Travel to and from Sicily can often turn into a nightmarish odyssey. I’ve spoken to lots of Sicilians and foreigners who often embark on a 24-hour trip to get to Sicily from Rome and Milan. 

I remember once going to Linosa island for the summer holidays and having to take the plane to Palermo, then a long bus ride to Porto Empedocle to catch the midnight ferry, sleeping on a bench and waking up the next morning to stunning volcanic black scenery. I could have taken the plane to sister-isle Lampedusa and then a quick ferry boat, but the air fare was way over my budget. That trip lasted 28 hours, exactly the same amount of time as my past flights to Jakarta from Rome – but with added stress.

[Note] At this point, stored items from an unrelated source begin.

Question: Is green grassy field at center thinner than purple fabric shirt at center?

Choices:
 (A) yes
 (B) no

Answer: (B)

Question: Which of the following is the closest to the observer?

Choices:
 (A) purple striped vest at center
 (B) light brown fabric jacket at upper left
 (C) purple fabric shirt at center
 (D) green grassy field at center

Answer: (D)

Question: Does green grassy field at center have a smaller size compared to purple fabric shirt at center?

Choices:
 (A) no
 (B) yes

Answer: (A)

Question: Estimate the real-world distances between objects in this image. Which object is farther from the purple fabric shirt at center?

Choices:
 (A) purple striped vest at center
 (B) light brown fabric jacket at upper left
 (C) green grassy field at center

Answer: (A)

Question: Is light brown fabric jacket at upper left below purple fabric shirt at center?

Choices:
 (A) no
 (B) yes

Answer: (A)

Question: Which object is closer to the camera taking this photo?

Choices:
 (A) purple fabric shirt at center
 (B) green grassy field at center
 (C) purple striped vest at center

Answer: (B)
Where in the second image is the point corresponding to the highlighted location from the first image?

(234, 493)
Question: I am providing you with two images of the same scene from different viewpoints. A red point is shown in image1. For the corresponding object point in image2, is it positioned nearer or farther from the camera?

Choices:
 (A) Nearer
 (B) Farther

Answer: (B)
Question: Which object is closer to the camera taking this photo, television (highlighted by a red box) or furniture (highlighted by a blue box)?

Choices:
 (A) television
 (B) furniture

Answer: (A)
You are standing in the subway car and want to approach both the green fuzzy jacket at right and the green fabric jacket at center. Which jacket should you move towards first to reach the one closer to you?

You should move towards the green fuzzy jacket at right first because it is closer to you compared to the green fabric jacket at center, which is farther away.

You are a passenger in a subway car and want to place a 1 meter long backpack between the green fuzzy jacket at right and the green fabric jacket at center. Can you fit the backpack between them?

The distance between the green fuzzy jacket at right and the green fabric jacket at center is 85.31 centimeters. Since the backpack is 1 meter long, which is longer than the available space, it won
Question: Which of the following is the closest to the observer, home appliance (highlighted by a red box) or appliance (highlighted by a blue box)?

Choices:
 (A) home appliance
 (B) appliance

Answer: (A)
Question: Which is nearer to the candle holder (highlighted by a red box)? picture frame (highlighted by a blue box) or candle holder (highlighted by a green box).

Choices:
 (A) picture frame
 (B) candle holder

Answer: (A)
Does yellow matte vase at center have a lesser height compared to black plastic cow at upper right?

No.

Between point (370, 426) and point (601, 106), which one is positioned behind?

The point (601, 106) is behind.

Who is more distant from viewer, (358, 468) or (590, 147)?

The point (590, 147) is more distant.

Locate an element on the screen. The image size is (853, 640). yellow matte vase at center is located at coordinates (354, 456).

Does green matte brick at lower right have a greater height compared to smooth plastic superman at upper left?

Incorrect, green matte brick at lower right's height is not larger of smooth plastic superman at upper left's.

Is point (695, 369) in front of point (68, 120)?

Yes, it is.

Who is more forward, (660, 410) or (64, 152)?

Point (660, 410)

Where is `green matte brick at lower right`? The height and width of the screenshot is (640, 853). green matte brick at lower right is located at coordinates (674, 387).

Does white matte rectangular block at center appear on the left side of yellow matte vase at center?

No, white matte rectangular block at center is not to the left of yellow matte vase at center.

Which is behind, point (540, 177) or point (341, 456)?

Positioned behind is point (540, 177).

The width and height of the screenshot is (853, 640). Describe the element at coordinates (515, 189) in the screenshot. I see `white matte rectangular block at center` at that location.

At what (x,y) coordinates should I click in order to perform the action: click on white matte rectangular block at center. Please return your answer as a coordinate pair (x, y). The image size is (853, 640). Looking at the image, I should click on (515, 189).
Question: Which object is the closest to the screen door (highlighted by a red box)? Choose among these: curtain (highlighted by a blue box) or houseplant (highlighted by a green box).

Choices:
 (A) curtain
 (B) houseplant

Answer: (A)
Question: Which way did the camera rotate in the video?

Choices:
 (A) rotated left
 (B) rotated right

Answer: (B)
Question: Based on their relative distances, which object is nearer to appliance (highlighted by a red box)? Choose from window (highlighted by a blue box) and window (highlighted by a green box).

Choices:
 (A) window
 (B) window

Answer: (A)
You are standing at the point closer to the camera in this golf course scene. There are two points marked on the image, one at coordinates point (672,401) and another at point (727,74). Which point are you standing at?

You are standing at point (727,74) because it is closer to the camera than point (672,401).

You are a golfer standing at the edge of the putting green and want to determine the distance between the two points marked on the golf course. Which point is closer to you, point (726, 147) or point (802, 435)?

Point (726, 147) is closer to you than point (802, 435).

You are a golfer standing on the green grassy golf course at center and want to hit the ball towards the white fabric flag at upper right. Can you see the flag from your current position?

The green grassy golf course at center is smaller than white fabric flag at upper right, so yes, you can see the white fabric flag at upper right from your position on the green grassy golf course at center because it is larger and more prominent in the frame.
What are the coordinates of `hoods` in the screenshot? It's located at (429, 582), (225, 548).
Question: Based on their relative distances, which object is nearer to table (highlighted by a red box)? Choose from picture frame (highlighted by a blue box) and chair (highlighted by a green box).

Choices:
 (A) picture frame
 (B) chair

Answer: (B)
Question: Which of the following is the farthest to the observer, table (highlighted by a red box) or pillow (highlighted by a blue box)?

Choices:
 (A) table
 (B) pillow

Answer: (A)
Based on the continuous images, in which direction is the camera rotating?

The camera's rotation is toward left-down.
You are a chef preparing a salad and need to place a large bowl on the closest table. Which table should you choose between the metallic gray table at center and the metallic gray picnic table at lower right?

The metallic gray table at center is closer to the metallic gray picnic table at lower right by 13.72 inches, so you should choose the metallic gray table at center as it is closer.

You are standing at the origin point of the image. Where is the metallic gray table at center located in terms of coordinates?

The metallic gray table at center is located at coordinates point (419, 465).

The ferry connecting Messina, Sicily with Villa San Giovanni, Calabria. Photo: Clare Speak/The Local

The government aims to revive the Messina bridge plan, an idea which has been floating in the air since 1866. I doubt things would change much. Many people would still drive their cars along the bridge rather than take the ecological high speed railway expected to be built on it.

To improve connections, transport must shift from the road to the railway tracks by increasing high-speed train services, as well as ferries, thus curbing CO2 emissions. High-speed sea connections to and from Naples, Civitavecchia, Livorno and other key mainland ports should also be increased.

READ ALSO: Yes, train travel across Europe is far better than flying – even with kids

The Messina bridge, which I seriously doubt will be built during this government’s five-year legislature, would just end up increasing road traffic. Locals and tourists in Calabria will be tempted to drive their car or motorino just three kilometers to grab a cassata cake in Messina. 

However, the real issue is not getting to and from Sicily, but getting around Sicily once you land there.

I had the chance to meet several Sicilian commuters who travel almost daily from a rural village to Rome, Naples or Milan for meetings. They wake up at three in the morning and return home at 11pm, up to four times a week. 

Island train and bus connections are rather poor so the car is their best option to get to the airport. However, bar the main highways, most Sicilian roads are a work-in-progress or in bad condition.

You never know where a Sicilian road trip might take you. Photo: Silvia Marchetti

I happened to experience an ‘adventurous’ road trip once from Catania airport to a tiny village in the province of Caltanissetta. According to the satellite map it was meant to take roughly two hours, but it turned out to be five, and I literally found myself in the middle of the countryside surrounded by sheep and ravines. Not quite the idyll I had dreamt.

Some highways were shut due to maintenance so I had to cut across unpaved rural roads without street lights, or deviate elsewhere which lengthened my trip (ravenous, I took five minutes to stop for a quick cannolo on the way).

It all depends on what degree of adventure travelers are seeking. Distances seem shorter for some foreigners than they do to Italians. Americans in particular and others from non-European Union countries are excited to drive from Milan to Sicily, for they can catch a glimpse of Italy in its entirety, or tour Sicily’s main archaeological sites in eight hours.

But many others I know, because of the poor state of Sicilian roads and regional connections, prefer to fly in and rent cars with drivers to take them to their destinations. 

The future of Sicily’s transport connections must be affordable and more frequent flights, high-speed railways and eco-friendly boats. Not new bridges and even more cars on the road.